Memorial has documented numerous cases of the arrest and torture of young men who incur suspicion simply by virtue of being devout Muslims. Memorial has also reported on counterterrorism operations in which, in an excess of zeal, the Interior Ministry and security forces have ruthlessly killed people who are posthumously shown to have had no connection with the Islamic resistance. Those operations often involve the use of artillery against residential buildings.

Convenient Rationale

The legal basis for the ongoing crackdown on any Islamic practice that is deemed subversive or even just suspect is the republican law banning "wahhabism and other extremist activities" passed in September 1999, six weeks after the unilateral proclamation, by renegade Chechen field commander Shamil Basayev and others, of an independent Islamic state in Daghestan.
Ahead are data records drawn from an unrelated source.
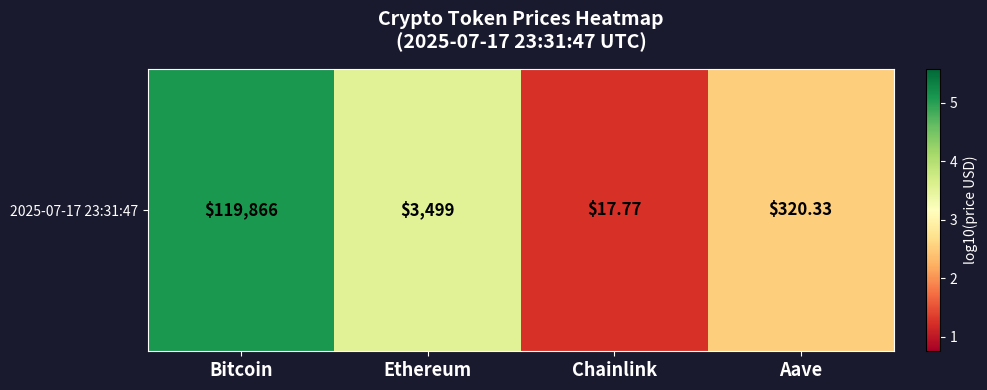

What is the sum of the values at Bitcoin and Ethereum?

8.6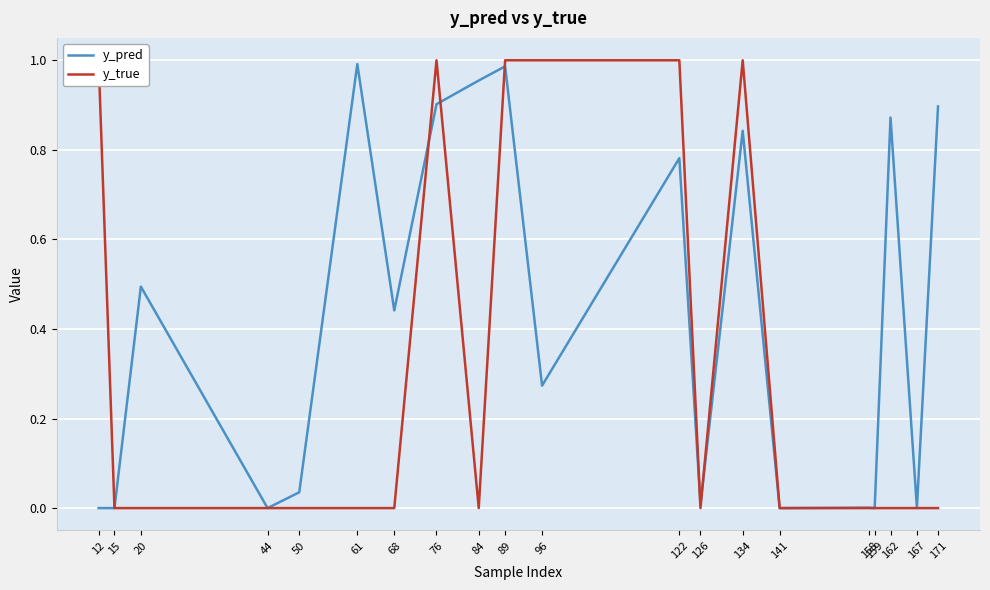

How many lines are shown in the chart?

2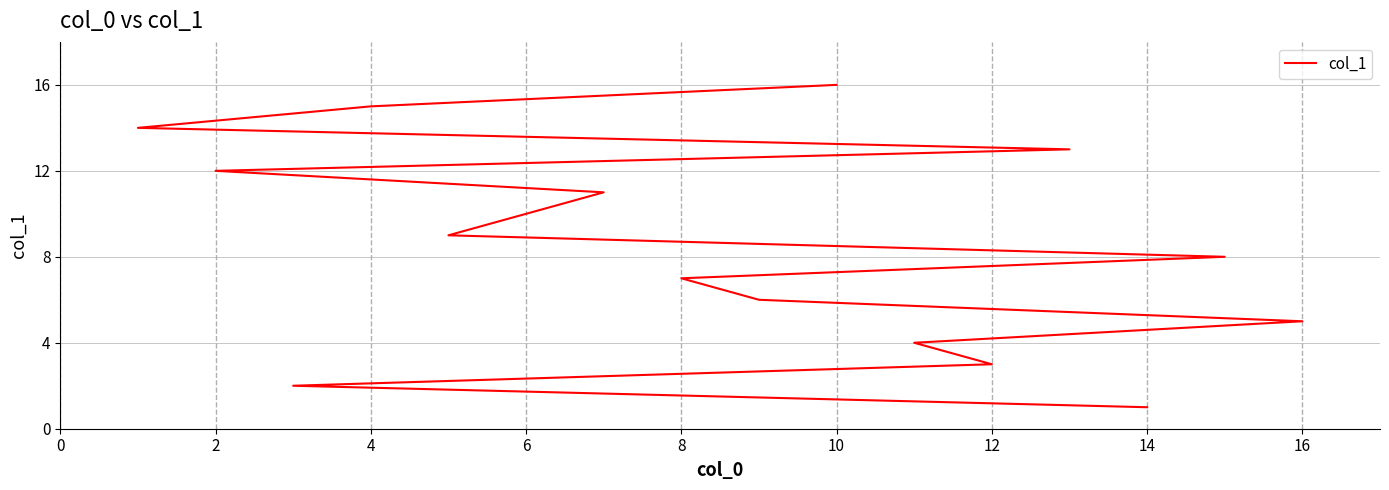

The chart shows a value of 11 at 14. True or false?

False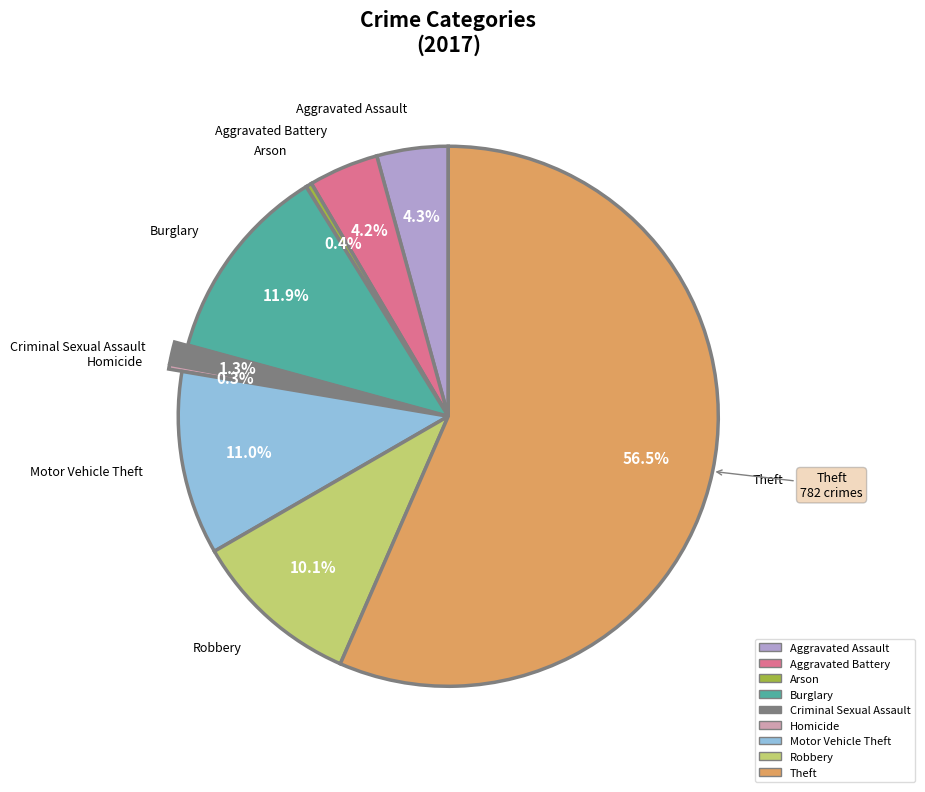

What is the largest slice in the pie chart?

Theft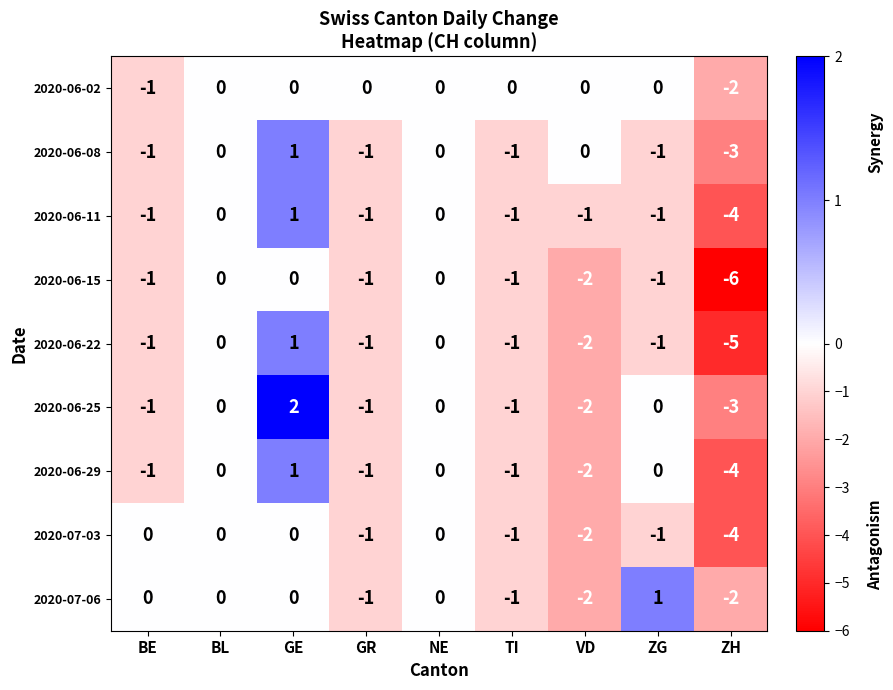

Between BE and ZH, which series saw the biggest shift?

2020-06-15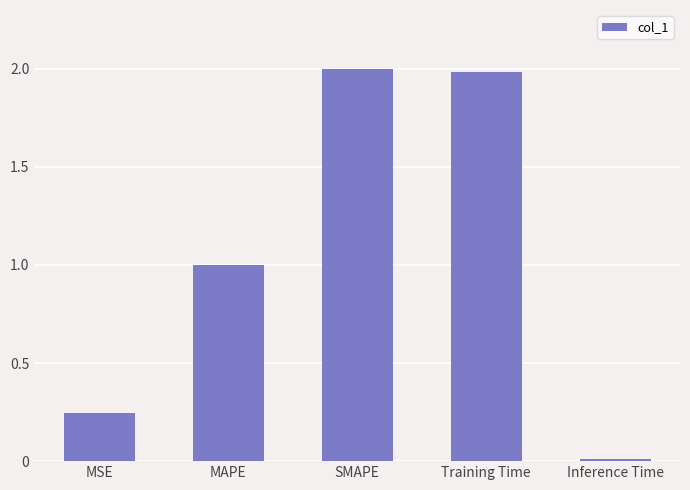

What is the greatest value displayed?

2.0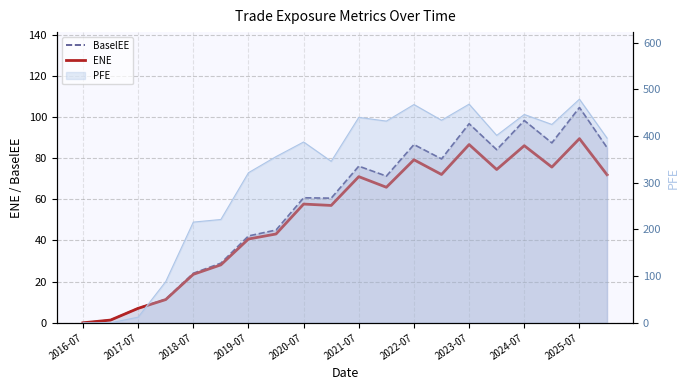

Which series changed the most between 2017-07 and 2019-07?

BaselEE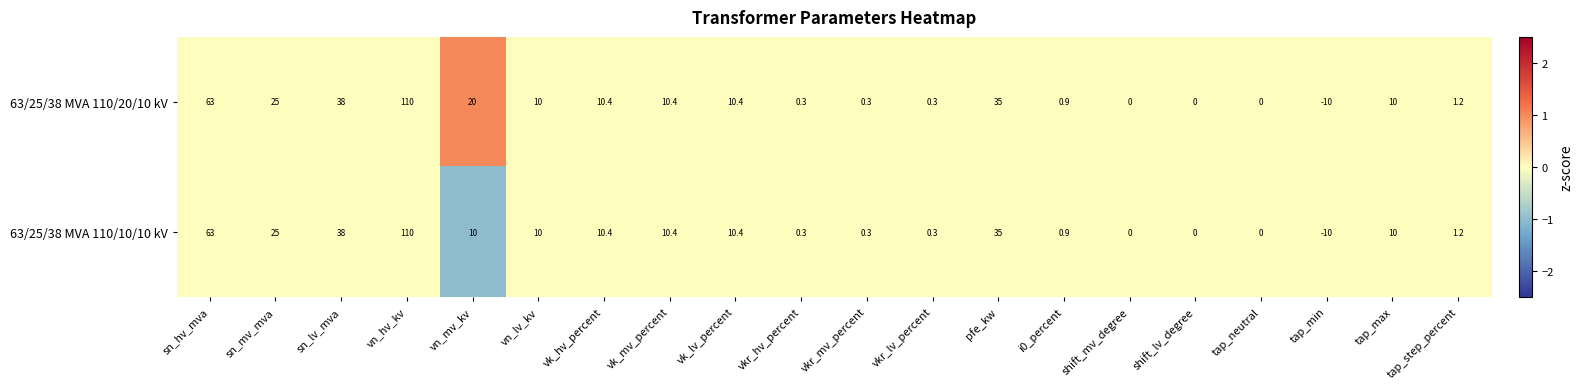

Is the value of 63/25/38 MVA 110/10/10 kV at shift_mv_degree greater than the value of 63/25/38 MVA 110/20/10 kV at vk_mv_percent?

No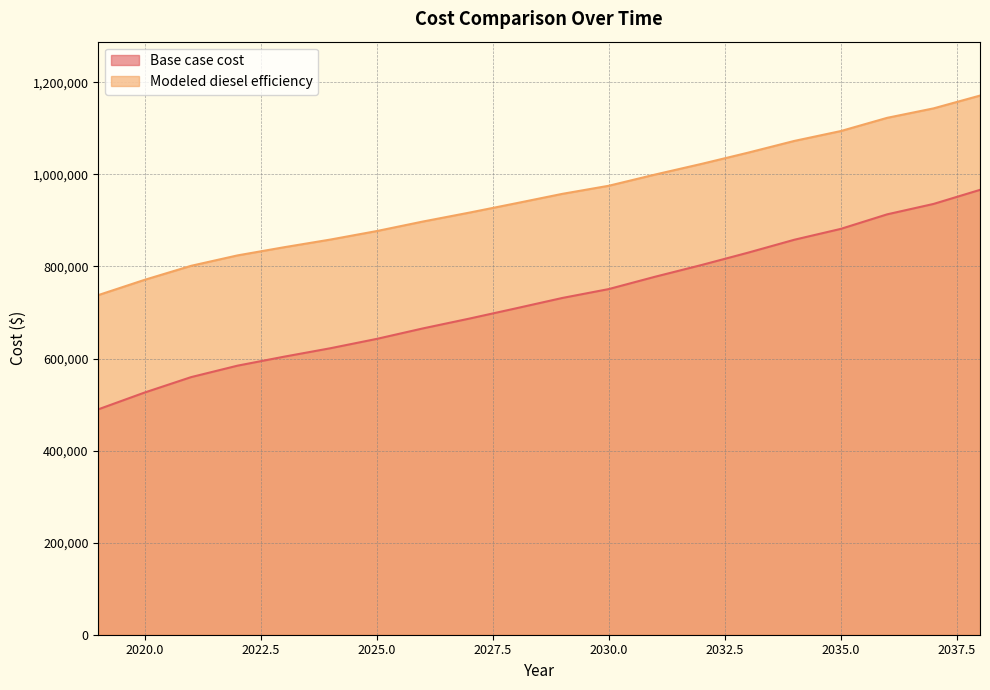

What value does the Modeled diesel efficiency series have at 2035?

881546.0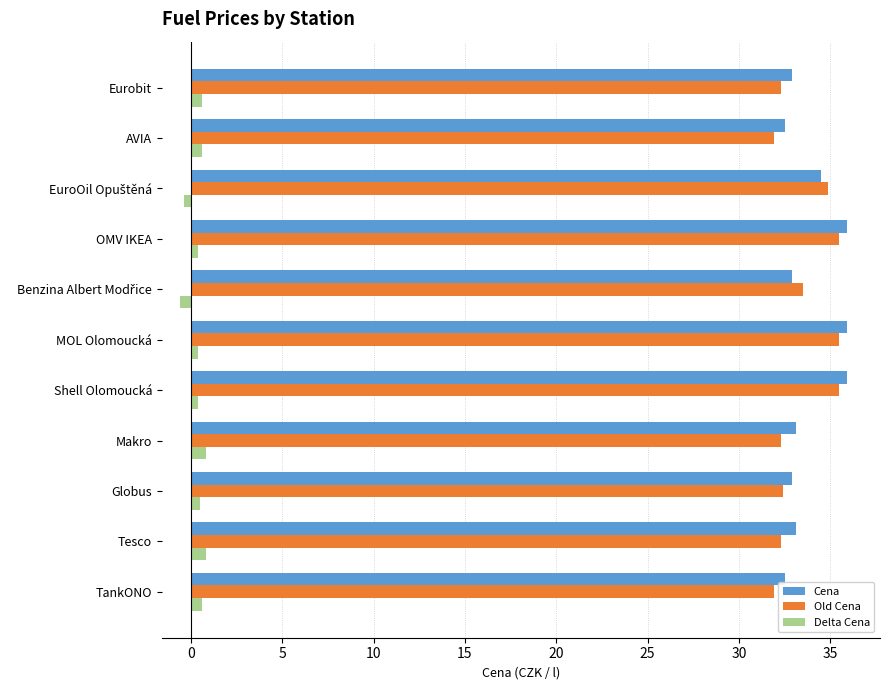

At how many categories does at least one series exceed 21?

11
That law does not, however, contain any definition of either "wahhabism" or "extremism."

No other North Caucasus republic has adopted comparable legislation.

That legal lacuna serves as a convenient rationale for the use by police and security forces of excessive brutality. It also explains the huge number of people police consider suspect. In November 2008, Magomedtagirov referred to a list of "1,370 wahhabis," kavkaz-uzel.ru reported. Aliyev has implicitly queried the methodology used by police in compiling such lists, but he has never criticized the Interior Ministry's tactics.

He may indeed have compounded the confusion by sending mixed signals. On the one hand, he has repeatedly called for an all-out effort to stamp out "those who commit crimes against the state in the name of ideology," while at the same time insisting that "we do not persecute wahhabis," and that "it is impermissible to persecute people simply because they perform religious rituals in a different way."

Some members of Daghestan's official Muslim clergy have, however, publicly questioned police methods, specifically, the harassment by police in some southern districts of theological students sent to work with the imams of local mosques, riadagestan.ru reported on August 21, 2008. Those clergymen suggested that at least in the south of the republic, where economic conditions are worse than in the north, the antiwahhabism law has proven counterproductive and served to fuel the spread of radical Islamic sentiments.

Speaking last month at a press conference in Makhachkala, Committee for Religious Affairs head Magomedov advocated talks between the Daghestan authorities, on the one hand, and "the militants and their ideologues" on the other, but added that he doubted whether any such talks would prove productive. Neither Aliyev nor Magomedtagirov has commented publicly on that proposal.

A spokesman told RFE/RL in March 2007 that the Shariat Jamaat considers such talks "pointless."

RFE/RL has been declared an "undesirable organization" by the Russian government.